The data Block Start
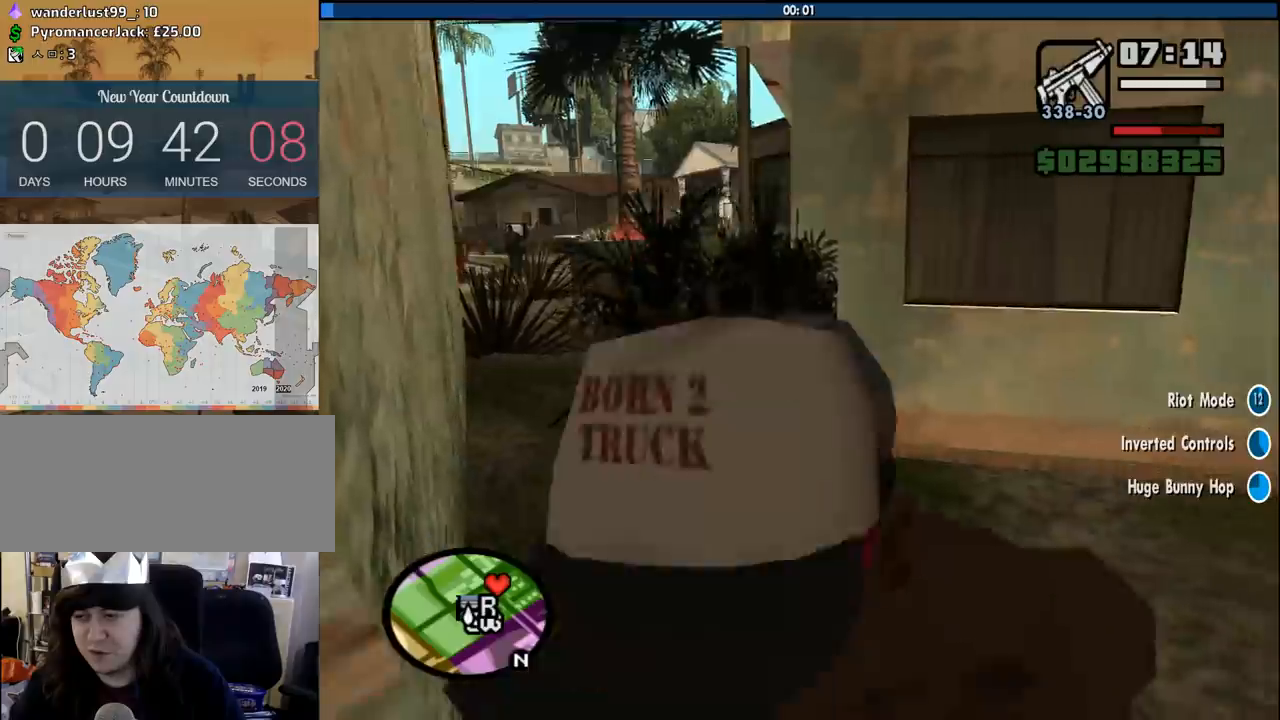
{"keys": ["3", "w"], "mouse": [], "events": [[33, "s", "up"], [266, "w", "down"]]}
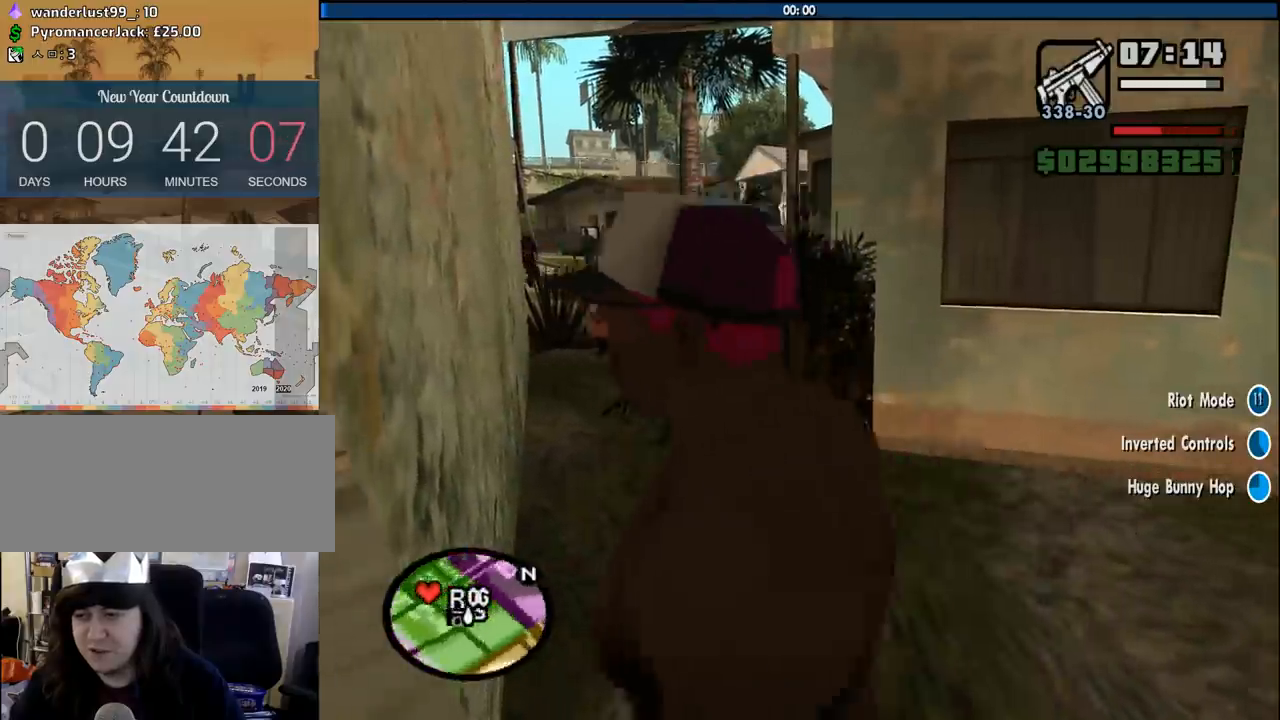
{"keys": ["3", "w"], "mouse": [], "events": [[183, "space", "down"], [233, "space", "up"], [383, "space", "down"], [416, "space", "up"]]}
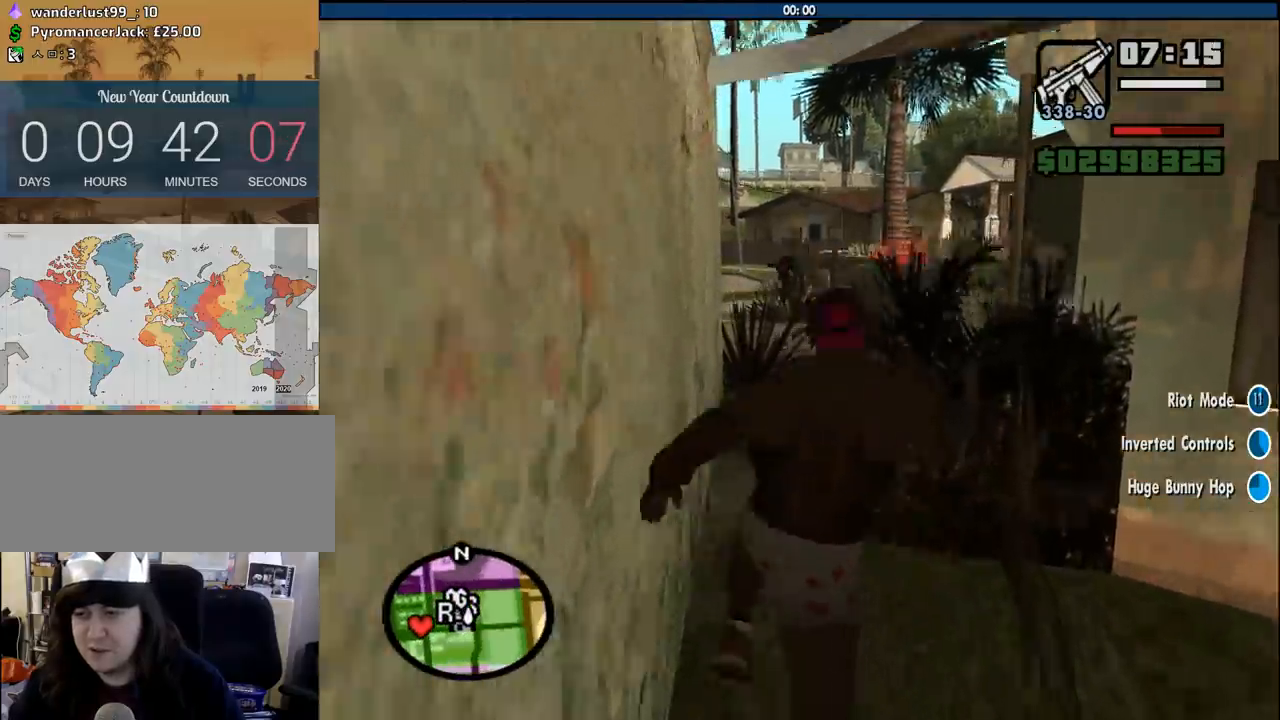
{"keys": ["3", "w"], "mouse": [], "events": [[16, "space", "down"], [116, "space", "up"], [200, "space", "down"], [250, "space", "up"], [350, "space", "down"], [433, "space", "up"]]}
The data Block End
Problem details:
Line by line, return the listing above exactly, dropping every picture.

Solution for this exercise:
{"keys": ["3", "w"], "mouse": [], "events": [[33, "s", "up"], [266, "w", "down"]]}
{"keys": ["3", "w"], "mouse": [], "events": [[183, "space", "down"], [233, "space", "up"], [383, "space", "down"], [416, "space", "up"]]}
{"keys": ["3", "w"], "mouse": [], "events": [[16, "space", "down"], [116, "space", "up"], [200, "space", "down"], [250, "space", "up"], [350, "space", "down"], [433, "space", "up"]]}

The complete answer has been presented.